**TRY IT**.
Using the records below, output the stretch that opens with the line containing "Document page, 1500x844 pixels." and closes with the line containing "Rendered at 2000 by 1125 pixels.", exactly and including both lines, with nothing more.

Stored items from a collection:
__________________________________________________

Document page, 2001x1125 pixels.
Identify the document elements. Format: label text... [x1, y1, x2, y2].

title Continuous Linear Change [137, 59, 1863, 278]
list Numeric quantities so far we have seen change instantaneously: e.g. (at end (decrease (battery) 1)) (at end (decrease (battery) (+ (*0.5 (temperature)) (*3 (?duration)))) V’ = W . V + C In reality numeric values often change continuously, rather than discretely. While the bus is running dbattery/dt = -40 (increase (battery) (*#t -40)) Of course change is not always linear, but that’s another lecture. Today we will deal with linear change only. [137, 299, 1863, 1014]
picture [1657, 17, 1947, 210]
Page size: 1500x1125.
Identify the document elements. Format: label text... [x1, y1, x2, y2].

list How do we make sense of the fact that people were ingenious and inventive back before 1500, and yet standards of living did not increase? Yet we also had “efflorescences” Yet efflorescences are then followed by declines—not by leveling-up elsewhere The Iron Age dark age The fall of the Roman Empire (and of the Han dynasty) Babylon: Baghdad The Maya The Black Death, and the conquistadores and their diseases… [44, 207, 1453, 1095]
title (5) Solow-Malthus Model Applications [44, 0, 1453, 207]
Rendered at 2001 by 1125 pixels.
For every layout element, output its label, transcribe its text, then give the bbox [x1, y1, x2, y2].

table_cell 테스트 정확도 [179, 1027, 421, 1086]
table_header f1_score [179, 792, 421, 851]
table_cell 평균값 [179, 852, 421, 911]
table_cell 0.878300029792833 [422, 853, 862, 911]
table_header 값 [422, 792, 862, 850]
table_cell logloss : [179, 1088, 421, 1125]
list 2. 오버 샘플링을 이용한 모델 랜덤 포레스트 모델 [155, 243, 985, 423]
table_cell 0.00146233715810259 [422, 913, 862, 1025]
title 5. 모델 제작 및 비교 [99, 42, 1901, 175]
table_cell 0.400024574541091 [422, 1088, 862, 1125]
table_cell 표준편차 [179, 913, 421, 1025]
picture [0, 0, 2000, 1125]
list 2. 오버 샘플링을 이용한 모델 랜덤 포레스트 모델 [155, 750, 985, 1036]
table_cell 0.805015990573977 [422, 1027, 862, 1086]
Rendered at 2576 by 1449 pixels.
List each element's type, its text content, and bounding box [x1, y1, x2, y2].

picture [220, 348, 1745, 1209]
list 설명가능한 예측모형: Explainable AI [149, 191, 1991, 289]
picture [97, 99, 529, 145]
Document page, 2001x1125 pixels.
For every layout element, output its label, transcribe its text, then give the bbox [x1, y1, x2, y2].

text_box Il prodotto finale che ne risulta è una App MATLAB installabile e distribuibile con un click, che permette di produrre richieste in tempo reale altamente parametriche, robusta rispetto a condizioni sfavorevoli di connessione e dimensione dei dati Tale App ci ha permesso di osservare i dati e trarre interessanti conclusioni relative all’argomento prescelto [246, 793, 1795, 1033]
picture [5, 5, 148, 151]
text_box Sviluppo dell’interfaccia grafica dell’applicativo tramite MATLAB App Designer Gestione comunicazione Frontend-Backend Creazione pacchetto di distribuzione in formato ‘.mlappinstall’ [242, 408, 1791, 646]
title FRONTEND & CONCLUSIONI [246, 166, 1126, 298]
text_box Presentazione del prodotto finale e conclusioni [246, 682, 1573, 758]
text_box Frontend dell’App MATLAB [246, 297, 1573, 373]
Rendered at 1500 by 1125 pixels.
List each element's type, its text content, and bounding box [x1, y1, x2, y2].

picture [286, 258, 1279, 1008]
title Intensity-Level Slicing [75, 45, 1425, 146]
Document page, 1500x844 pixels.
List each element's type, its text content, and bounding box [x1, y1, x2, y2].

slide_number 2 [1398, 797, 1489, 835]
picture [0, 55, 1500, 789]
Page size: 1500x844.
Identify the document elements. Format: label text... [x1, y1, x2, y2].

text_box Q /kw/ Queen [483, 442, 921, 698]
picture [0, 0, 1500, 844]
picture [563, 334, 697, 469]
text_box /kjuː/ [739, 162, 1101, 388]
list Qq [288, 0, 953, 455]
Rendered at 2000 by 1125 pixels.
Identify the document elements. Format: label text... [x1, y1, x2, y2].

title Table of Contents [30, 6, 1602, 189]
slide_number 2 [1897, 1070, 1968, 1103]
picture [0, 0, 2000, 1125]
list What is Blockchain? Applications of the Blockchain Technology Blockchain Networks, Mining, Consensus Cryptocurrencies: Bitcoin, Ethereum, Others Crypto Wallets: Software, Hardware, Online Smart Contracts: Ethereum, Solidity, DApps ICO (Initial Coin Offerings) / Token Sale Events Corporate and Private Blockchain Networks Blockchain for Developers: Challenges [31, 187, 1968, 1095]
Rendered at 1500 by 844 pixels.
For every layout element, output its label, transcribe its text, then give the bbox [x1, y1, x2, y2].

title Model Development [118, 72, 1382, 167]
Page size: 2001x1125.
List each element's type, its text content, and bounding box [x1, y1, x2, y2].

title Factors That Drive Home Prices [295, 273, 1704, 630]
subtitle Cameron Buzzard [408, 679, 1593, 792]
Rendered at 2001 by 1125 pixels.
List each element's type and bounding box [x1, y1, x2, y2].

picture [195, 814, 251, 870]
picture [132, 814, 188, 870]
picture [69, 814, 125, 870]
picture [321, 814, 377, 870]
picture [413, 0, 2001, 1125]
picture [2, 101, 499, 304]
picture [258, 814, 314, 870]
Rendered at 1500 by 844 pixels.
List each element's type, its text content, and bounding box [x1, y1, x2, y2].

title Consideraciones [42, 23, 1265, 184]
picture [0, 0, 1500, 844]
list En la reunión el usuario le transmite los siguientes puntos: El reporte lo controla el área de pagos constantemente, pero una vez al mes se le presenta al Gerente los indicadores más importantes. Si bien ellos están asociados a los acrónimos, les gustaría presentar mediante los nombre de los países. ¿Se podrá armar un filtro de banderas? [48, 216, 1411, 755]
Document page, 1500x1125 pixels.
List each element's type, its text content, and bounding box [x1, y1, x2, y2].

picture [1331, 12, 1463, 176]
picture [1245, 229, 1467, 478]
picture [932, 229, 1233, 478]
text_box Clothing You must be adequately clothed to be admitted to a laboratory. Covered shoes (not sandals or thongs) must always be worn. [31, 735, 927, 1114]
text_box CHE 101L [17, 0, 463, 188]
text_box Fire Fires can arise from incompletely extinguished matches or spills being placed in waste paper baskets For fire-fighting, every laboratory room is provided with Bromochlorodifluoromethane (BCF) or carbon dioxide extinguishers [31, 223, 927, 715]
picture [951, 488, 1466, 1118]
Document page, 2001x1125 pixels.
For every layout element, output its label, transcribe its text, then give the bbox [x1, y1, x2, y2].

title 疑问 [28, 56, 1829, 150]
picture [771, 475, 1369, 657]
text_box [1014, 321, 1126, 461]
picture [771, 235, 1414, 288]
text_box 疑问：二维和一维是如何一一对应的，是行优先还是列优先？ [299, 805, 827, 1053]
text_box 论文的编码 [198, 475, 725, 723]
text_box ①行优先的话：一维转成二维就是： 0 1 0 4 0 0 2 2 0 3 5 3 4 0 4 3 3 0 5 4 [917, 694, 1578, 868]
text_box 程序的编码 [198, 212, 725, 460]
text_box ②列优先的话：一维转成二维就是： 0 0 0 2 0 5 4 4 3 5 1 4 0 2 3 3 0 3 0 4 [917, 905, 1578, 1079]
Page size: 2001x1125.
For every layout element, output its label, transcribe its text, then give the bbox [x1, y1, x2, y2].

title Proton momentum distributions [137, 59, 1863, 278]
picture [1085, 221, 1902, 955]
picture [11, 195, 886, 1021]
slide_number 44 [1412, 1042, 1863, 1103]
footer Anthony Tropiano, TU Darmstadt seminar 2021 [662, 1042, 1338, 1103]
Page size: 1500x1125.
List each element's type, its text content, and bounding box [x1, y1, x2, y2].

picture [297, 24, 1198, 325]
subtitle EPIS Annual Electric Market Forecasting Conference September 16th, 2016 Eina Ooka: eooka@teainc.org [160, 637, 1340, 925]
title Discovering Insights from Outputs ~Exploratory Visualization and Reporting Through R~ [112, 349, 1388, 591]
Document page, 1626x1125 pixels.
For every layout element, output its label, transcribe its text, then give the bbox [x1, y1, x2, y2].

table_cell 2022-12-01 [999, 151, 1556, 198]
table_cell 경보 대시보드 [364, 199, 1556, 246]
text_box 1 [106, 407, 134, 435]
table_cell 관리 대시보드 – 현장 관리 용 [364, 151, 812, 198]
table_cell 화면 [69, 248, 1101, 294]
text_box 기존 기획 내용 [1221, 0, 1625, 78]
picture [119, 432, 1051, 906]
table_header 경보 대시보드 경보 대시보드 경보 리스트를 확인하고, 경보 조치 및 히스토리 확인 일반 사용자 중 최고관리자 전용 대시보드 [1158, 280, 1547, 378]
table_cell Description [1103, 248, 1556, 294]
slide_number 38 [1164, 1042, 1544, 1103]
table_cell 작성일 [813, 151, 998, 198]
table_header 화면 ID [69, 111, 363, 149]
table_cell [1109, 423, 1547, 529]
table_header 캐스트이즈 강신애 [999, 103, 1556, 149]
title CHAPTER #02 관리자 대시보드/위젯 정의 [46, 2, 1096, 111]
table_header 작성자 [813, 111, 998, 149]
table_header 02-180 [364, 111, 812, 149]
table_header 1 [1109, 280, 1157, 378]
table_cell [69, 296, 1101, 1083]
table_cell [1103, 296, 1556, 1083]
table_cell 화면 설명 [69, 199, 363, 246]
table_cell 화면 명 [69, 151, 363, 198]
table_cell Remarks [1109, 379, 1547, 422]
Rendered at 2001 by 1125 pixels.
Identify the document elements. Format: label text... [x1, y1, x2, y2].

__________________________________________________

**RESPONSE FOR THIS EXERCISE**.
Document page, 1500x844 pixels.
List each element's type, its text content, and bounding box [x1, y1, x2, y2].

slide_number 2 [1398, 797, 1489, 835]
picture [0, 55, 1500, 789]
Page size: 1500x844.
Identify the document elements. Format: label text... [x1, y1, x2, y2].

text_box Q /kw/ Queen [483, 442, 921, 698]
picture [0, 0, 1500, 844]
picture [563, 334, 697, 469]
text_box /kjuː/ [739, 162, 1101, 388]
list Qq [288, 0, 953, 455]
Rendered at 2000 by 1125 pixels.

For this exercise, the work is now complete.